The expulsion of a placenta or bleeding before
the birth ofthe second twin gives warning that the placenta still in- utero may
also be separating and causing hypoxia of the unborn twin; in which case, the
midwife should massage the uterus and expel the second twin as soon as possible
by using fundal pressure. (The usual sequence of events is for both babies to
be born and then the placentae).
Locked twins are very rare indeed, and the
most seriousvariety occurs when the first fetus is presenting by the breech and
the head of the second fetus which is presenting by the vertex gets in front of
the after coming head of the first baby. The heads become impacted and
decapitation of the head of the first baby is usually necessary.
Involution
of the uterus may be slow; after pains are more troublesome. The care of the
babies is a most urgent problem, as the number of twin babies who die is
alarmingly high, the smaller one may be light for date. The mother will need
help and advice in regard to feeding, and should not be discharge from hospital
until the babies are gaining weight satisfactorily.

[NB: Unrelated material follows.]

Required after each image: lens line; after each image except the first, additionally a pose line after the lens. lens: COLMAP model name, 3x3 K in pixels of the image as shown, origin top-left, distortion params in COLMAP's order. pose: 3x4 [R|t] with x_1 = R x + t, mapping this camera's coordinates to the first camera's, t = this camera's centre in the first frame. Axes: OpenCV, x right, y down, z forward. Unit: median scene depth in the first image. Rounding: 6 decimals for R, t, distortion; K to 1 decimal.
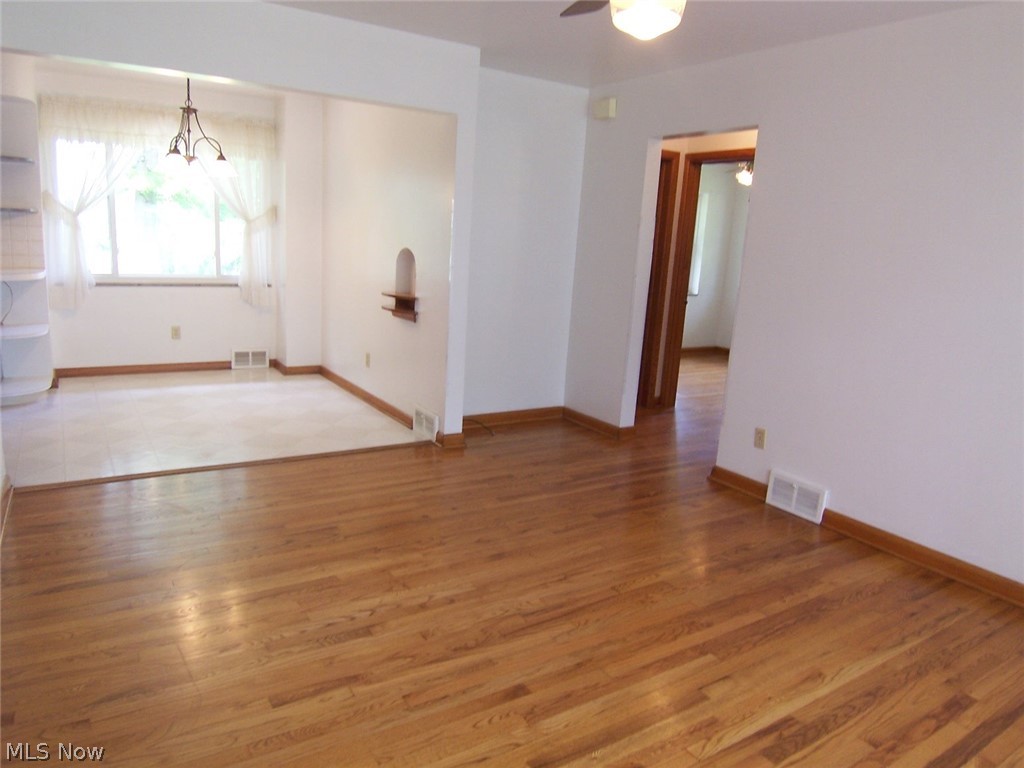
lens RADIAL K [[690.5, 0, 510.0], [0, 690.5, 383.5], [0, 0, 1]] dist [-0.027764, -0.014079]
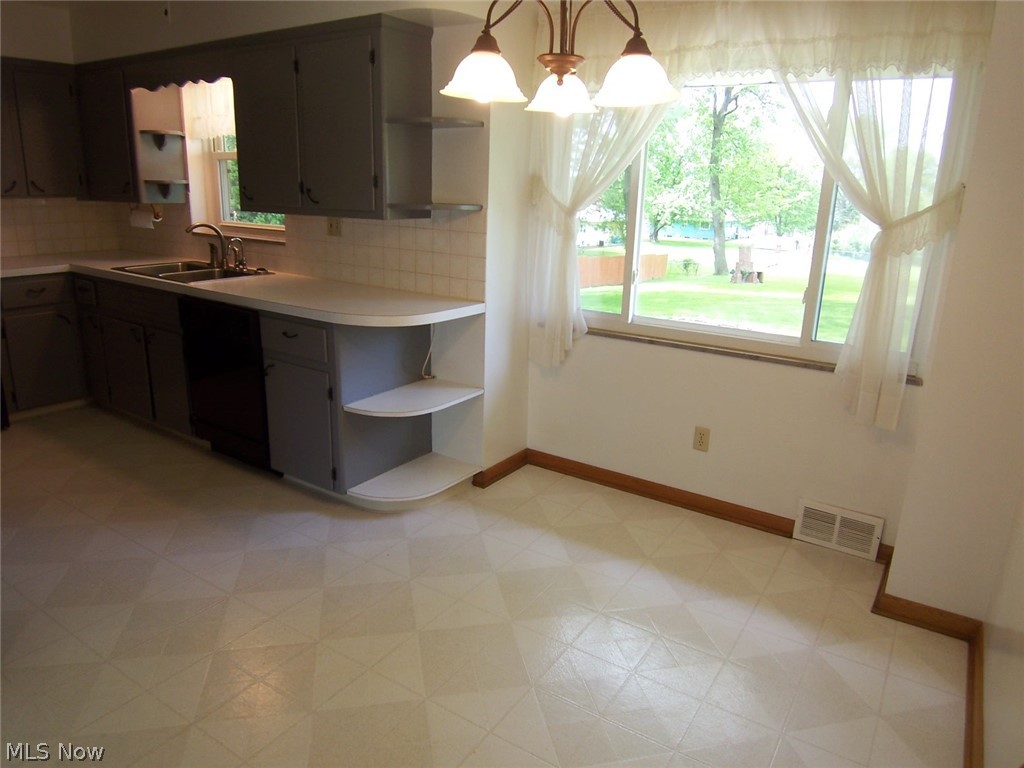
lens RADIAL K [[690.5, 0, 513.2], [0, 690.5, 384.6], [0, 0, 1]] dist [-0.027764, -0.014079]
pose [[0.404679, 0.204057, -0.891401, -0.085231], [-0.197526, 0.971279, 0.132669, -0.152349], [0.892871, 0.122386, 0.433363, 0.629289]]
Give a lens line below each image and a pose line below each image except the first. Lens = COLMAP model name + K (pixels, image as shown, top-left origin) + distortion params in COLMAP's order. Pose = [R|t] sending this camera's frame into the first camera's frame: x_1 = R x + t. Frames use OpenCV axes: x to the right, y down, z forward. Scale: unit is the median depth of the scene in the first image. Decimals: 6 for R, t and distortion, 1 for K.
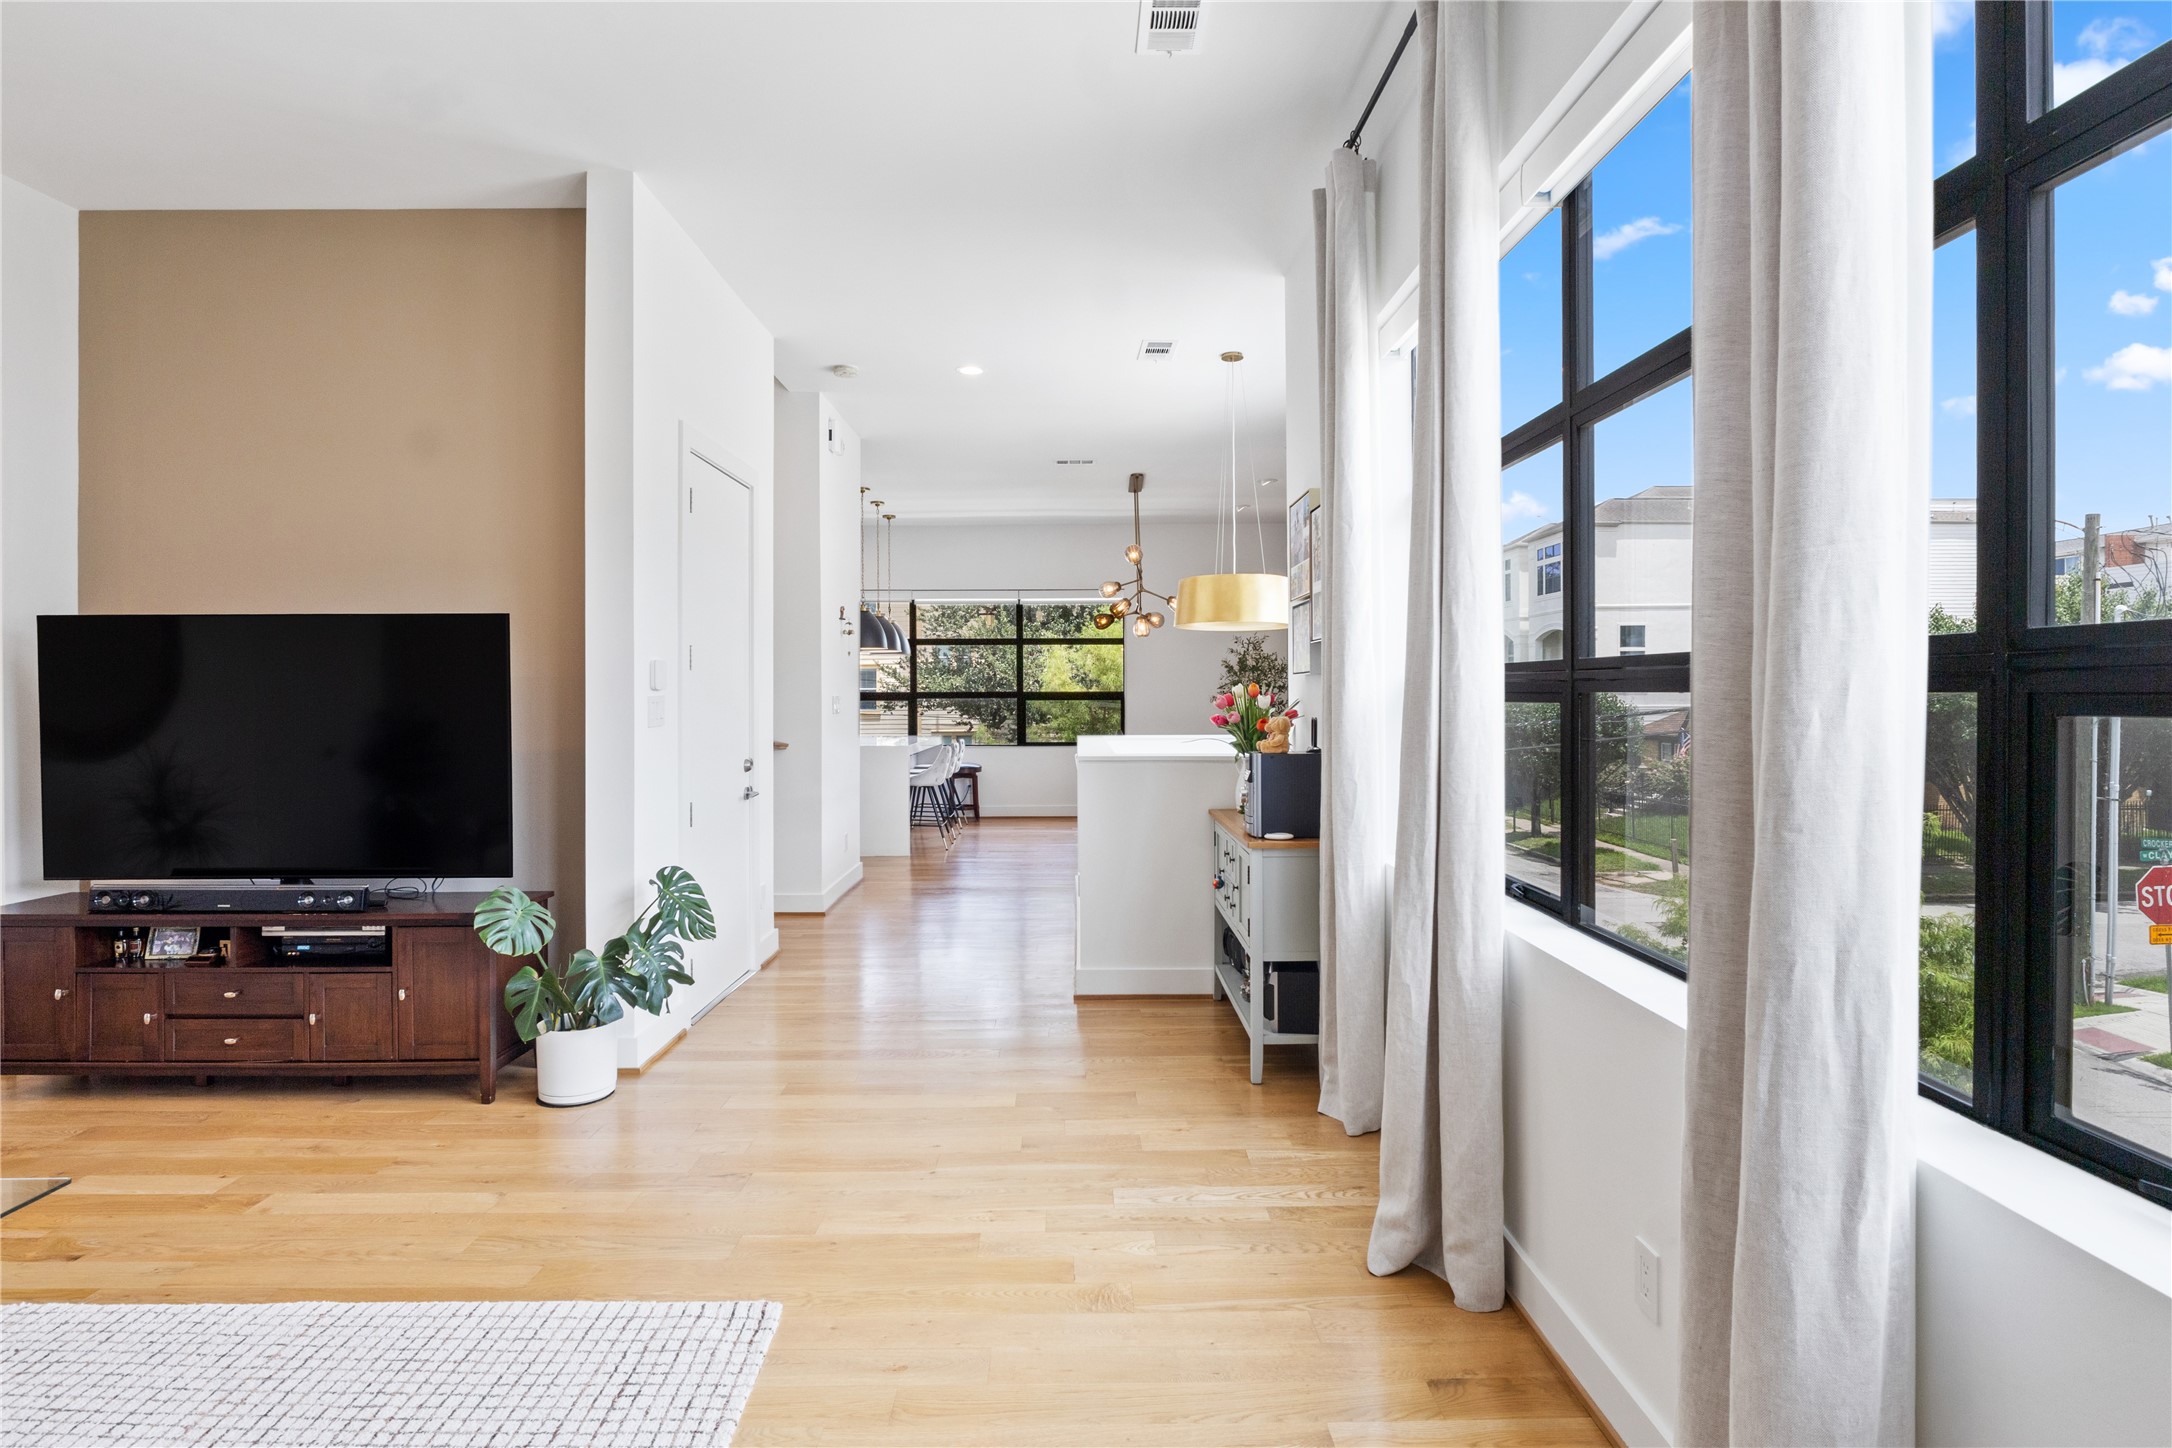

Some conditions that affect the health of the woman during pregnancy are directly related to the pregnancy itself. They add more risk to the mother and the fetus while some lead to greater emotional and financial difficulties e.g. multiple pregnancy. Early diagnosis of these conditions prevents the serious effect on the pregnancy, labour and puerperium. Women with previous history of these conditions must register early and pay more visits to the clinic for close monitoring of their condition.